(April 18, 2022 at 4:56 pm)The Grand Nudger Wrote: That may be how islam works, at least according to you - but it's not how logic works. You'll need at least one more premise before it's even valid. You probably don;t recognize it as much because it's a fundamental article of your faith. When you imagine gods, you can't imagine them outside this silent premise, and so don't realize that you've made it.
Can you identify what the silent premise is or at least could be, to give you something like a valid form?
Maybe you're referring to the premise that anything God says is true. Yeah, I thought this one is too obvious to be spelled out because, obviously, I mean by God here the God of classical theism, and I think omnibenevolence entails not leading people astray i.e. not relaying false accounts in scripture.
You could say that this premise is included in the word "God" that entails a personal agent who is truthful.
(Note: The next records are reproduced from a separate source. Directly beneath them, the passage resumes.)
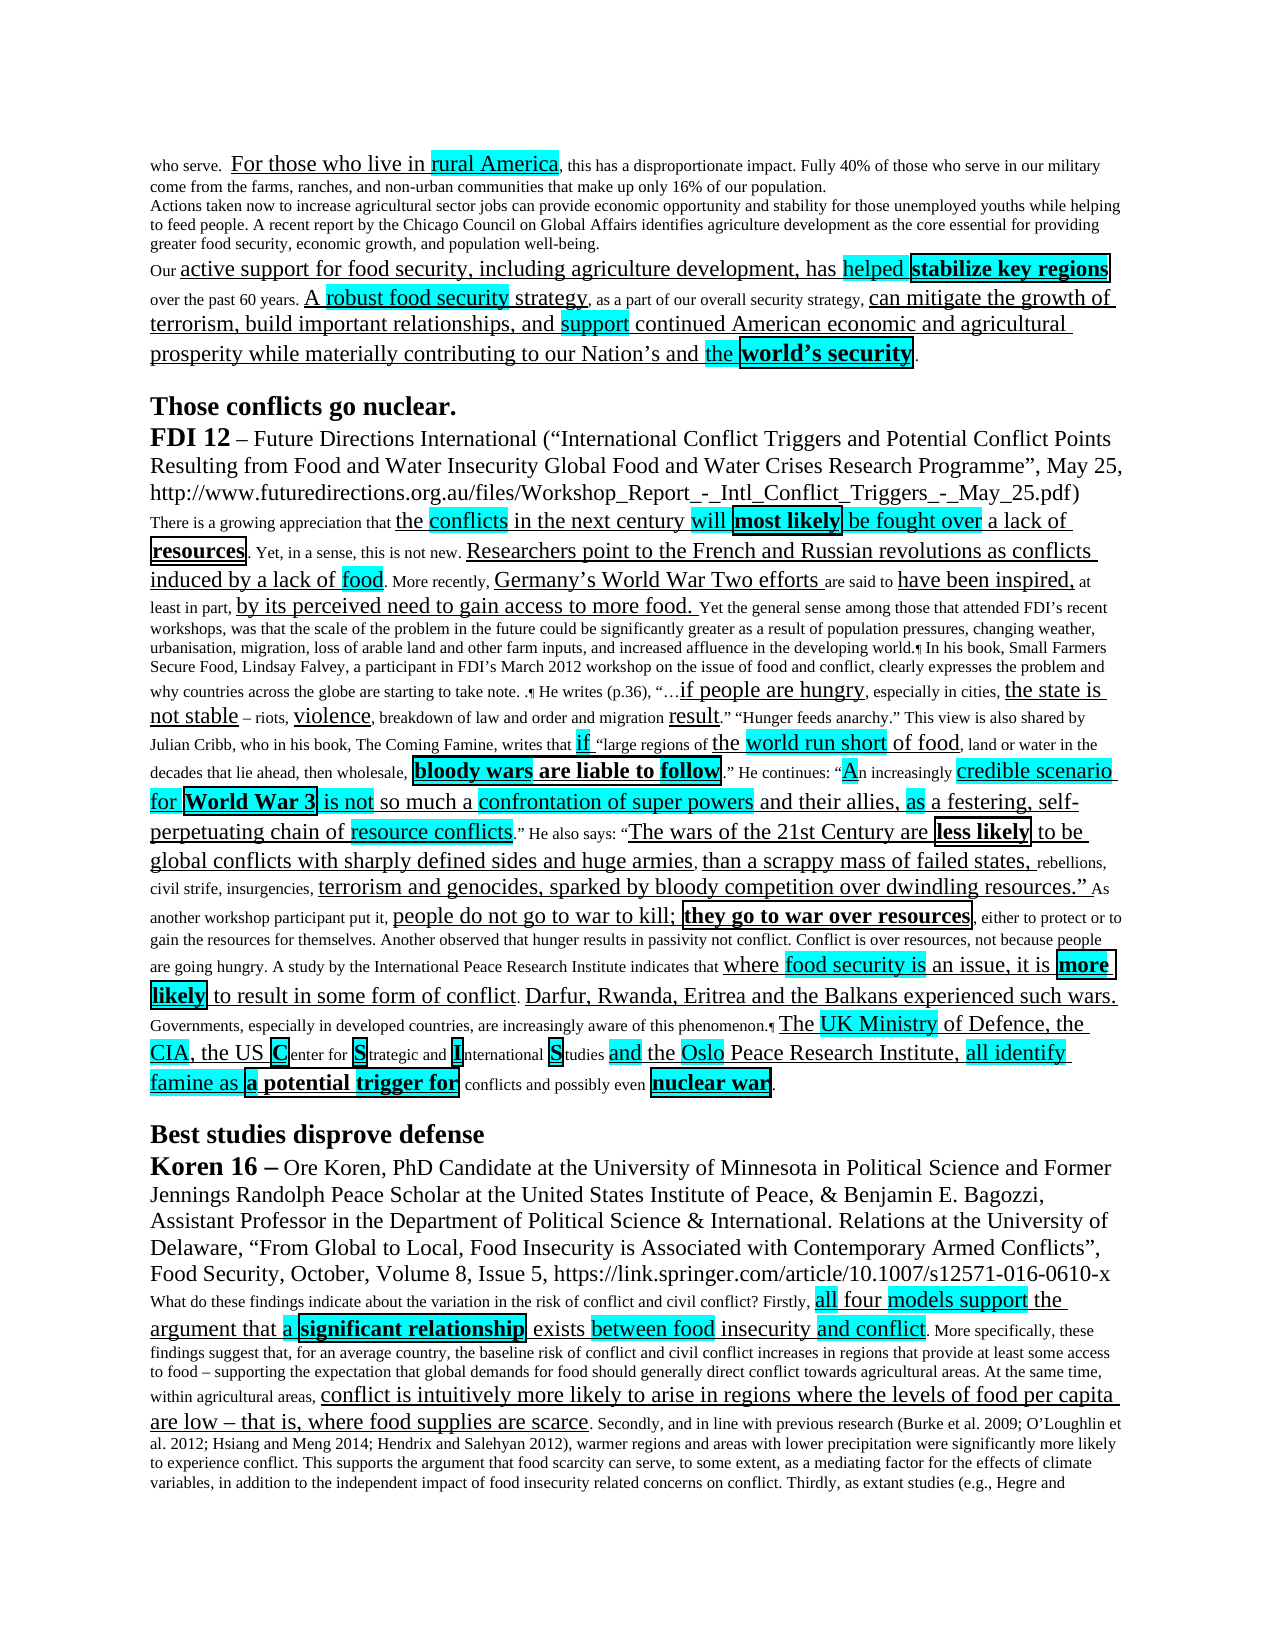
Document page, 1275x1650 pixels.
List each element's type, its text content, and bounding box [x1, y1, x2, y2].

subtitle Best studies disprove defense [150, 1118, 1125, 1150]
text Our active support for food security, including agriculture development, has helped stabilize key regions over the past 60 years. A robust food security strategy, as a part of our overall security strategy, can mitigate the growth of terrorism, build important relationships, and support continued American economic and agricultural prosperity while materially contributing to our Nation’s and the world’s security. [150, 253, 1125, 369]
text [150, 1286, 1125, 1492]
text Actions taken now to increase agricultural sector jobs can provide economic opportunity and stability for those unemployed youths while helping to feed people. A recent report by the Chicago Council on Global Affairs identifies agriculture development as the core essential for providing greater food security, economic growth, and population well-being. [150, 196, 1125, 253]
text FDI 12 – Future Directions International (“International Conflict Triggers and Potential Conflict Points Resulting from Food and Water Insecurity Global Food and Water Crises Research Programme”, May 25, http://www.futuredirections.org.au/files/Workshop_Report_-_Intl_Conflict_Triggers_-_May_25.pdf) [150, 421, 1125, 505]
text There is a growing appreciation that the conflicts in the next century will most likely be fought over a lack of resources. Yet, in a sense, this is not new. Researchers point to the French and Russian revolutions as conflicts induced by a lack of food. More recently, Germany’s World War Two efforts are said to have been inspired, at least in part, by its perceived need to gain access to more food. Yet the general sense among those that attended FDI’s recent workshops, was that the scale of the problem in the future could be significantly greater as a result of population pressures, changing weather, urbanisation, migration, loss of arable land and other farm inputs, and increased affluence in the developing world.¶ In his book, Small Farmers Secure Food, Lindsay Falvey, a participant in FDI’s March 2012 workshop on the issue of food and conflict, clearly expresses the problem and why countries across the globe are starting to take note. .¶ He writes (p.36), “…if people are hungry, especially in cities, the state is not stable – riots, violence, breakdown of law and order and migration result.” “Hunger feeds anarchy.” This view is also shared by Julian Cribb, who in his book, The Coming Famine, writes that if “large regions of the world run short of food, land or water in the decades that lie ahead, then wholesale, bloody wars are liable to follow.” He continues: “An increasingly credible scenario for World War 3 is not so much a confrontation of super powers and their allies, as a festering, self-perpetuating chain of resource conflicts.” He also says: “The wars of the 21st Century are less likely to be global conflicts with sharply defined sides and huge armies, than a scrappy mass of failed states, rebellions, civil strife, insurgencies, terrorism and genocides, sparked by bloody competition over dwindling resources.” As another workshop participant put it, people do not go to war to kill; they go to war over resources, either to protect or to gain the resources for themselves. Another observed that hunger results in passivity not conflict. Conflict is over resources, not because people are going hungry. A study by the International Peace Research Institute indicates that where food security is an issue, it is more likely to result in some form of conflict. Darfur, Rwanda, Eritrea and the Balkans experienced such wars. Governments, especially in developed countries, are increasingly aware of this phenomenon.¶ The UK Ministry of Defence, the CIA, the US Center for Strategic and International Studies and the Oslo Peace Research Institute, all identify famine as a potential trigger for conflicts and possibly even nuclear war. [150, 505, 1125, 1098]
subtitle Those conflicts go nuclear. [150, 390, 1125, 421]
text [150, 150, 1125, 196]
text Koren 16 – Ore Koren, PhD Candidate at the University of Minnesota in Political Science and Former Jennings Randolph Peace Scholar at the United States Institute of Peace, & Benjamin E. Bagozzi, Assistant Professor in the Department of Political Science & International. Relations at the University of Delaware, “From Global to Local, Food Insecurity is Associated with Contemporary Armed Conflicts”, Food Security, October, Volume 8, Issue 5, https://link.springer.com/article/10.1007/s12571-016-0610-x [150, 1150, 1125, 1286]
In this sense, the argument is valid, and a Muslim is indeed justified in believing an event E happened based on the sole fact that the Qur'an recounts it, provided, of course, that they have adequate justification for the Qur'an being God's word.
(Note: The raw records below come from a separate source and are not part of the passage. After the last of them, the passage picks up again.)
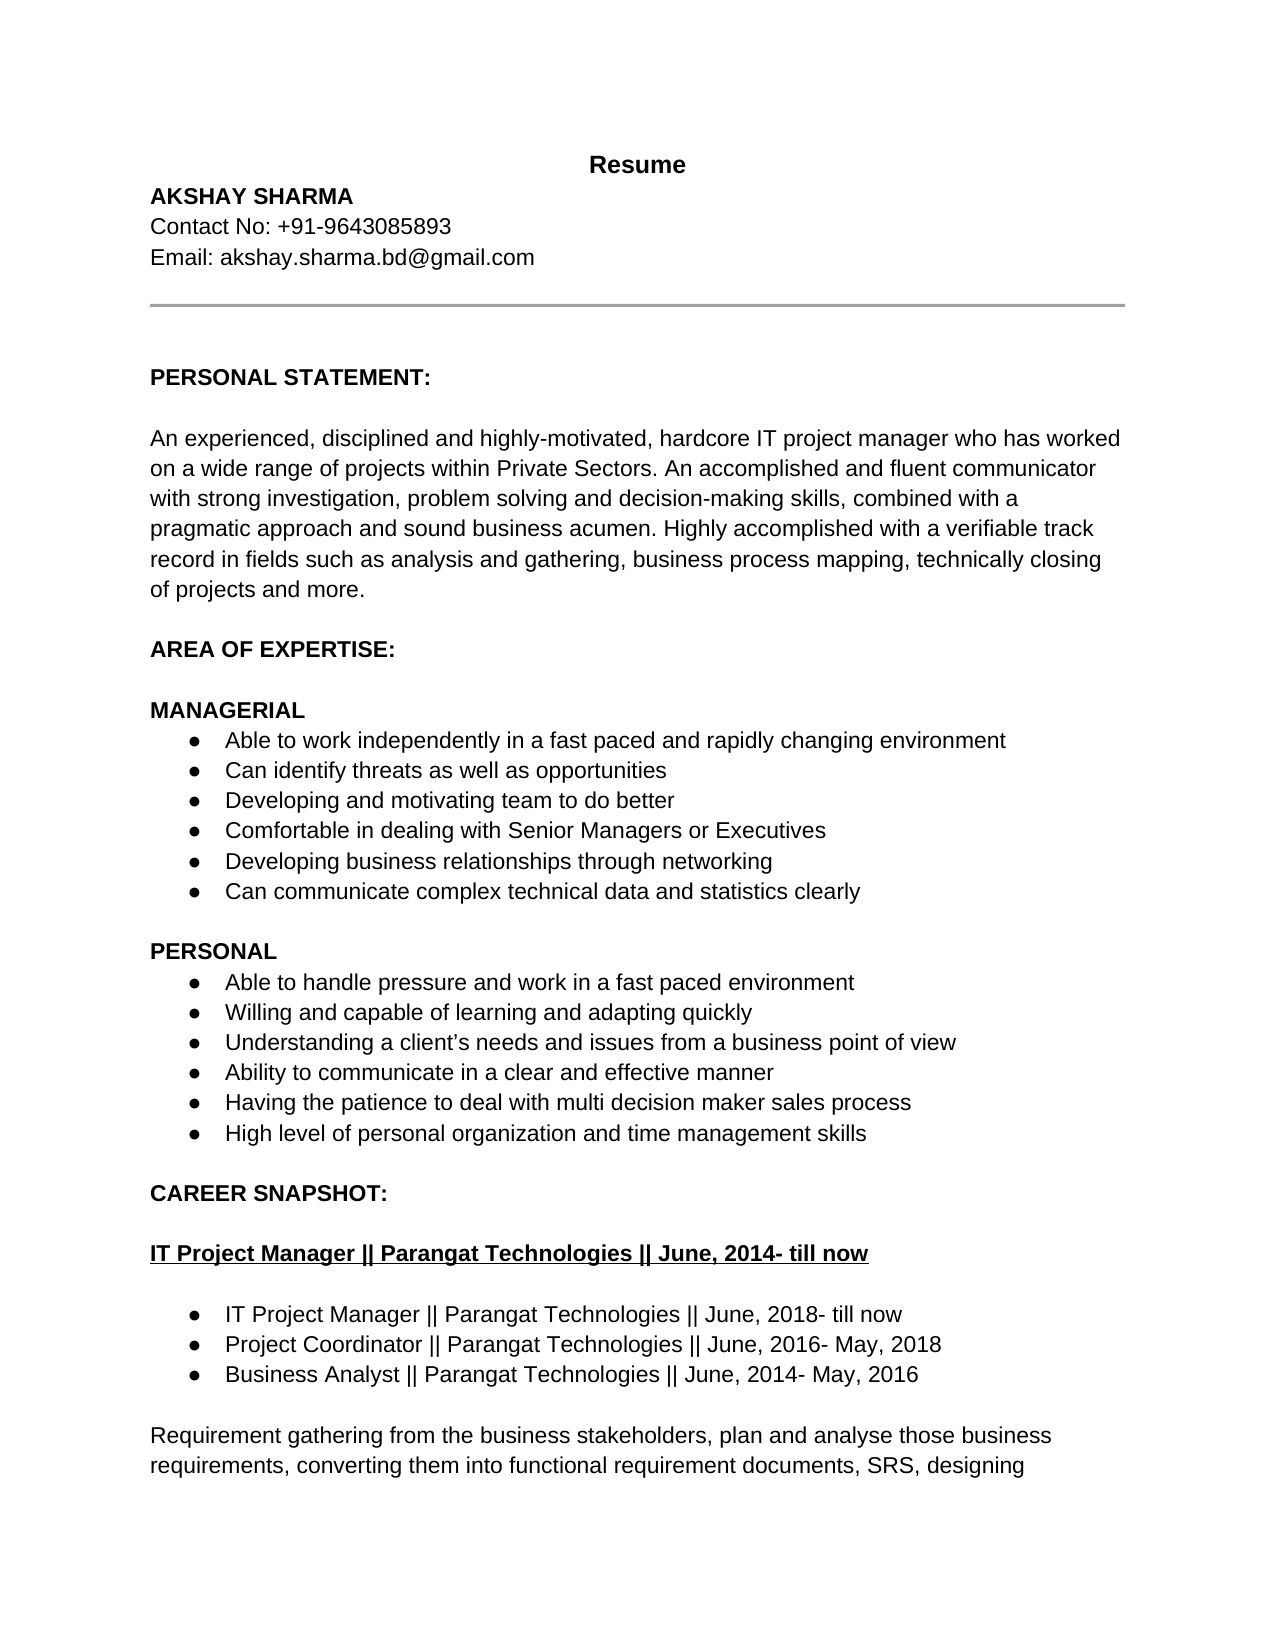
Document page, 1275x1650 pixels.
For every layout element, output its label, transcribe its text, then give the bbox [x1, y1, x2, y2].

text AKSHAY SHARMA [150, 183, 1125, 209]
text PERSONAL STATEMENT: [150, 364, 1125, 391]
text MANAGERIAL [150, 697, 1125, 723]
text Resume [150, 150, 1125, 179]
list Ability to communicate in a clear and effective manner [187, 1059, 1125, 1085]
text PERSONAL [150, 938, 1125, 964]
list Willing and capable of learning and adapting quickly [187, 999, 1125, 1025]
list Having the patience to deal with multi decision maker sales process [187, 1089, 1125, 1116]
text An experienced, disciplined and highly-motivated, hardcore IT project manager who has worked on a wide range of projects within Private Sectors. An accomplished and fluent communicator with strong investigation, problem solving and decision-making skills, combined with a pragmatic approach and sound business acumen. Highly accomplished with a verifiable track record in fields such as analysis and gathering, business process mapping, technically closing of projects and more. [150, 425, 1125, 602]
list Comfortable in dealing with Senior Managers or Executives [187, 817, 1125, 844]
list Developing business relationships through networking [187, 848, 1125, 874]
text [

(April 18, 2022 at 4:56 pm)The Grand Nudger Wrote: Though I will point out, that you've gone from "hadith science"...to hadith irrelevancy, at this point, haven't you? It's not even important whether or not the thing you're so embarrassed of you'd bullshit strangers about it really is worthy, can really cash that check. Me neither, telephone.
Well, this is because the specific event of the splitting of the Moon is in the Qur'an. There are however, as I already said, other reported miracles that aren't in the Qur'an. And in this case, the credibility of these events is solely contingent upon the chain of narrators.
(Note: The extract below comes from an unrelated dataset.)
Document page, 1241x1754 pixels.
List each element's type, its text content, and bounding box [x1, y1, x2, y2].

(April 18, 2022 at 4:56 pm)The Grand Nudger Wrote: I think that a great many religious claims are true, despite all theistic claims being false.
Maybe we don't have the same definition of religious claims. But regardless I'm curious to know which ones you think are true and why. Regarding the Qur'an, I really think it's futile for someone who doesn't believe in God to try and speculate on its origins.